Thread: How to achieve generic code while specializing behavior?

Hey guys,

I was wondering if it's possible to write a generic-but-specialize-able code.

For example, I'm trying to build an iterator for a container. I want it to be bidirectional and I realize that my way of iterating either way in the container has roughly the same structure.

The iterator stores an 'Element' pointer and a 'State' type.

The container stores a vector of unique_ptr's to Elements. Each Element has a State of Default, Alive, Free or Boundary. While iterating, our state will never be Default. While we're either Alive or Free it's safe to treat the iterator's internal pointer as one to contiguous memory (because it's allocated as such [type of pointer is std::unique_ptr<Element<T> []>]). At the boundaries though we need much more special behavior.

Boundary types are Elements who contain a pointer to another Boundary Element on a separate block of memory. This way, the container can allocate its memory in blocks and they can be linked to provide a means of iteration.

The container also stores a copy of the address of the very first element and the very last element, both of which are type Boundary.

I have a step function whose skeleton looks like this:

Code:

template <class T> void ContainerIterator<T>::Step()
{
  if (state_ == Element<T>::State::Boundary) {
    if (element_ == container_.first_) {
      // forward: advance pointer
      // backward: just return
    }
    
    if (element_ == container_.last_) {
      // forward: just return
      // backward: retract pointer
    }
    
    // forward: ++element; 
    // backward: --element;
    state_ = element_->GetState();
  }

   /* ... */
}

So, instead of writing StepForward() or StepBackward() functions, how would I be able to get specialized behavior using compile-time constructs? Or is it even possible? I've been trying to approach this using lambdas or something conceptually similar and use a run-time construct.

I wound up settling for function pointers. But I'm pleased with the results. Here's the code if anyone wants to see. It's under container-iterator.hpp but all the files are kind of intertwined which is why I posted the github link.

Дякую, MutantJohn! Thank you, MutantJohn!

Originally Posted by Дмитро

Дякую, MutantJohn! Thank you, MutantJohn!

Lol you're welcome, I guess.

Originally Posted by Elysia

If you're going to use function pointers, you may as well use std::function for genericity.

That was actually one of my very first drafts!
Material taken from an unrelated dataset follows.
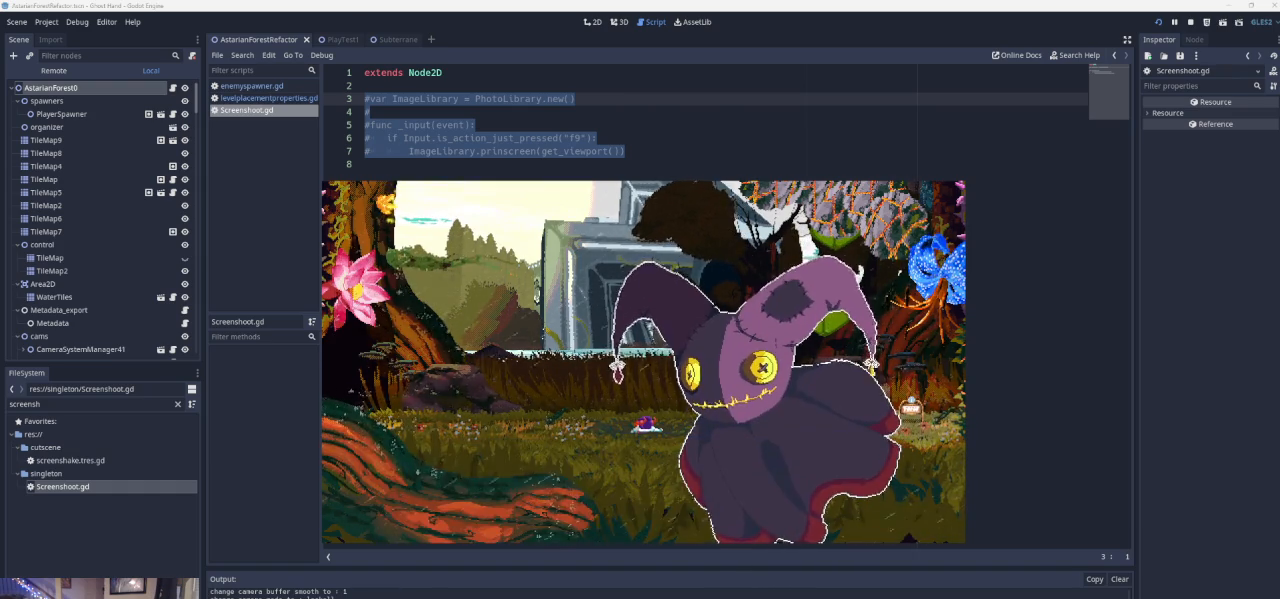
{"buttons": [], "left_stick": "center", "events": [[367, "SQUARE", "down"], [500, "SQUARE", "up"]]}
I'm, of course, using Valgrind to help debug my code and I noticed a rather large increase in the number of allocations when I did use std::function. A little scary. Maybe I'm micro-optimizing but naked function pointers didn't seem any less attractive to me than using std::function.

But I will say this, the syntax for pointers to member functions is definitely not what I thought it would be, that's for sure. And when I was using std::function, I think I had to use std::bind and I was binding "this". How cool is that? It's the most JavaScript-y thing I've ever done in C++!

I see...

That's good advice. I'll give std::function a try again.
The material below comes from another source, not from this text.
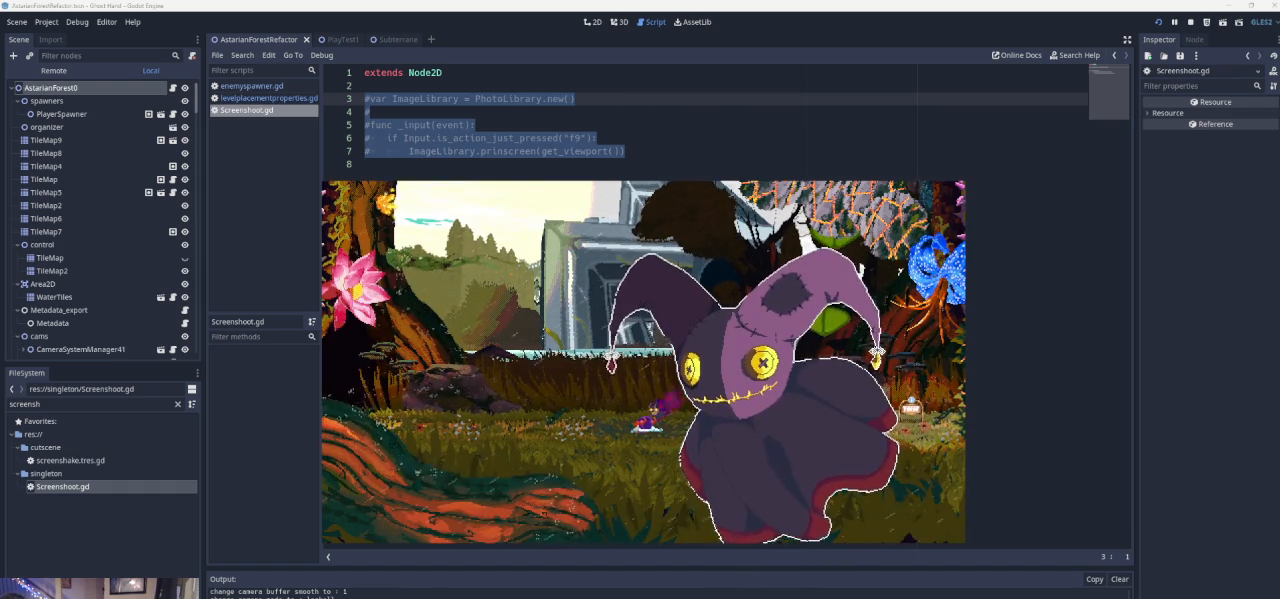
{"buttons": [], "left_stick": "center", "events": []}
Ooh, the coolest part about C++ is that a declaration can have multiple definitions! That's literally one of the the biggest things I actually wind up missing from C++. Overloading, man. It's super awesome.

Also, a stateful​ lambda? What do you mean by that? Hold on, I'll just google it...

Thanks for the correction!

Also, how does "this" bind context in C++? Like, does the context ever change and I need to bind?

Omg you're right! My JavaScript is showing! This is just a pointer

You're awesome, Elysia. Thank you

No MutantJohn, you are awesome! Дякую, MutantJohn!

Originally Posted by Guest

No MutantJohn, you are awesome! Дякую, MutantJohn!

Code:

#include <iostream>

int main(void)
{
  char x[3] = [ 'l', 'o', 'l' ];
 
  for (size_t i = 0; i < 3; ++i) {
    std::cout << x[i] << std::endl;
  }

  return 0;
}